Все тогда блуждали на ощупь, понимали, что надо выбираться из тяжелого положения, а куда двигаться — не знал никто.
К общей программе нашим кандидатом нужен был и общий, как сейчас скажут, бренд. Над ним долго ломали голову и спорили, пока на одном из совещаний в Доме ученых Михаил Астафьев, активный участник КИАН, под крылом которого начал свою политическую карьеру будущий вице-премьер Дмитрий Рогозин, не предложил: «Давайте назовем так: блок “Демократическая Россия”. Россия — то, что у нас есть. Демократическая — то, к чему мы все стремимся».
Название понравилось — и под ним мы пошли в бой.
Я, как и многие соратники, решил баллотироваться в депутаты.
Уровень амбиций зашкаливал, но претендентов много, не последнюю роль играли возможности поставить на службу общему делу те или иные ресурсы, каковых у меня почти не было. Кроме того, казалось очевидным, что российский парламент пока еще будет играть второстепенную роль при союзном парламенте (распад СССР тогда не рассматривался в качестве ближайшей перспективы, хотя тезис «отодвинете партию — распадется СССР» был очень популярен[48]). Но вот взять власть в Москве — столице СССР и РСФСР — задача важнейшая. Революции свершаются в столицах.
Итак, я согласился баллотироваться в Моссовет. Что касается конкретного избирательного округа, выбрал его по месту работы — в Калининском районе Москвы[49]. Руководство родного института мое выдвижение в депутаты не поддержало, но я на это и не рассчитывал. Однако не провести собрание по выдвижению кандидатов в депутаты они не могли: по партийной линии поступала соответствующая разнарядка, кого из вождей или нужных людей выдвигать в депутаты. Такое собрание прошло и у нас, и тут коллектив с изрядным удовольствием, в пику начальству, выдвинул и меня. К тому времени я стал довольно известной в демократических кругах фигурой и по тому же алгоритму получил поддержку ряда других организаций. Особенно запомнилась активная работа Владимира Ананича, который на собрании трудового коллектива своего мединститута «в контру» собственному директору выдвинул меня. Итог был приятен мне и неприятен директору.
Зарегистрировался кандидатом без проблем. Ходил по своему избирательному округу, агитировал. Упор делал на общих проблемах — как политических, так и городских. А городские проблемы с каждым днем становились все яснее: прилавки магазинов окончательно опустели. Помню, в Бибирево, в универсаме на Широкой улице, на продовольственных прилавках красовались только пластмассовые танки (чтобы уж совсем не были стерильно пустыми). Я тогда шутил: коммунисты добились наглядной реализации лозунга «Пушки вместо масла».

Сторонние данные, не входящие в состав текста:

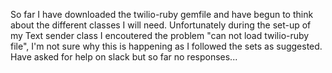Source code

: So far I have downloaded the twilio-ruby gemfile and have begun to think about the different classes I will need. Unfortunately during the set-up of my Text sender class I encoutered the problem "can not load twilio-ruby file", I'm not sure why this is happening as I followed the sets as suggested. Have asked for help on slack but so far no responses...
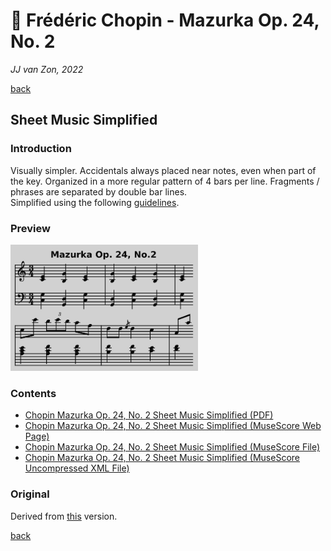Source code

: 🎵 Frédéric Chopin - Mazurka Op. 24, No. 2
===========================================

*JJ van Zon, 2022*

[back](../README.md)

Sheet Music Simplified
----------------------

### Introduction

Visually simpler. Accidentals always placed near notes, even when part of the key. Organized in a more regular pattern of 4 bars per line. Fragments / phrases are separated by double bar lines.  
Simplified using the following [guidelines](https://jjvanzon.github.io/Piano-Playing-Docs/methods/sheet-music-simplification.html).

### Preview

<img src="chopin-mazurka-op-24-no-2-sheet-music-simplified-preview.png" width="300" />

### Contents

- [Chopin Mazurka Op. 24, No. 2 Sheet Music Simplified (PDF)](chopin-mazurka-op-24-no-2-sheet-music-simplified.pdf)
- <a href="https://musescore.com/user/42589871/scores/7733957" target="_blank" rel="noopener noreferrer">Chopin Mazurka Op. 24, No. 2 Sheet Music Simplified (MuseScore Web Page)</a>
- [Chopin Mazurka Op. 24, No. 2 Sheet Music Simplified (MuseScore File)](chopin-mazurka-op-24-no-2-sheet-music-simplified.mscz)
- [Chopin Mazurka Op. 24, No. 2 Sheet Music Simplified (MuseScore Uncompressed XML File)](chopin-mazurka-op-24-no-2-sheet-music-simplified.mscx)

### Original

Derived from [this](https://jjvanzon.github.io/Piano-Playing-Docs/chopin-mazurka-op-24-no-2/sheet-music/README.html) version.

[back](../README.md)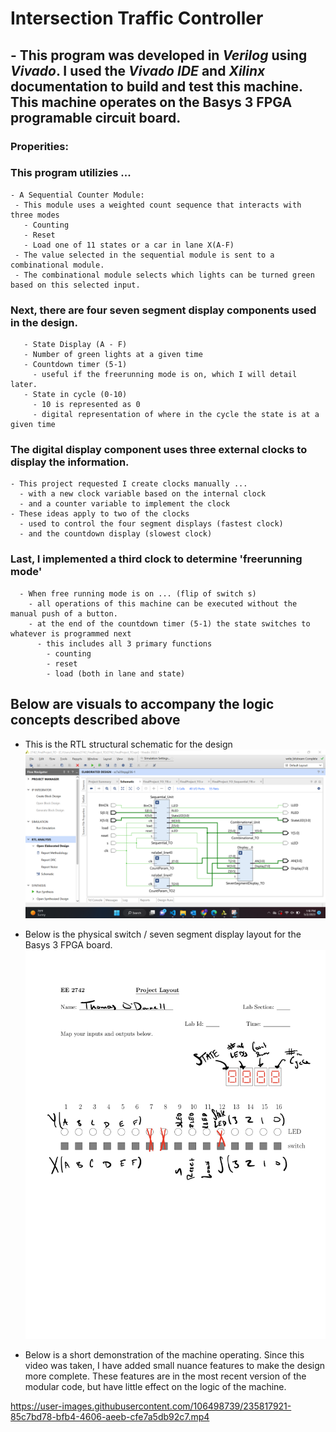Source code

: # Intersection Traffic Controller 

## - This program was developed in *Verilog* using *Vivado*. I used the *Vivado IDE* and *Xilinx* documentation to build and test this machine. This machine operates on the **Basys 3 FPGA** programable circuit board.  

### **Properities:** 

### This program utilizies ... 
    - A Sequential Counter Module:
     - This module uses a weighted count sequence that interacts with three modes
       - Counting 
       - Reset
       - Load one of 11 states or a car in lane X(A-F) 
     - The value selected in the sequential module is sent to a combinational module. 
     - The combinational module selects which lights can be turned green based on this selected input. 
  
  
### Next, there are four seven segment display components used in the design.
       - State Display (A - F)
       - Number of green lights at a given time 
       - Countdown timer (5-1) 
         - useful if the freerunning mode is on, which I will detail later. 
       - State in cycle (0-10)
         - 10 is represented as 0
         - digital representation of where in the cycle the state is at a given time

### The digital display component uses three external clocks to display the information. 
    - This project requested I create clocks manually ...
      - with a new clock variable based on the internal clock
      - and a counter variable to implement the clock 
    - These ideas apply to two of the clocks
      - used to control the four segment displays (fastest clock)
      - and the countdown display (slowest clock)
 ### Last, I implemented a third clock to determine 'freerunning mode'
      - When free running mode is on ... (flip of switch s)
        - all operations of this machine can be executed without the manual push of a button. 
        - at the end of the countdown timer (5-1) the state switches to whatever is programmed next
          - this includes all 3 primary functions 
            - counting 
            - reset
            - load (both in lane and state)


## Below are visuals to accompany the logic concepts described above 

- This is the RTL structural schematic for the design 
![alt text](Attachments\FinalProjectSchematic2742.png "Schematic")

- Below is the physical switch / seven segment display layout for the Basys 3 FPGA board. 
![alt text](Attachments\ConstraintLayout.jpg "Board Layout")

- Below is a short demonstration of the machine operating. Since this video was taken, I have added small nuance features to make the design more complete. These features are in the most recent version of the modular code, but have little effect on the logic of the machine. 
  




https://user-images.githubusercontent.com/106498739/235817921-85c7bd78-bfb4-4606-aeeb-cfe7a5db92c7.mp4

Так дни и летели: мы координировали работу кандидатов «Демократической России», организовывали многотысячные митинги и шествия и параллельно вели свои избирательные кампании.
А еще — дела домашние, да основная работа, за которую зарплату получал. В делах домашних я тогда, конечно, был помощником неважнецким. Дети неделями не видели отца. Я же находился в упоении битвы с коммунизмом, возможность победы над которым с каждой неделей казалась все более реальной.
В этой суматохе и представить не мог, какой удар готовит судьба.
Смерть Сахарова
15 декабря 1989 года. В ночи будит телефонный звонок. Лев Шемаев.
— Жень, это правда?
Голос такой, что отшучиваться сразу расхотелось.
— Ты о чем?
— Что Сахаров умер.
Сразу мысль — умер или убили? Уж очень выгодна была его смерть радикалам и среди коммунистов, и среди некоторых ельцинистов, ревновавших к Сахарову. Позднее узнал, что, как и следовало ожидать, такой вариант «органами» рассматривался, но не при Горбачёве[50].
Звоню Шабаду. Тот же вопрос:
— Это правда?
Толя чуть не рыдает.
— Правда. Сегодня ночью. В «рабочей» квартире. Вроде сам.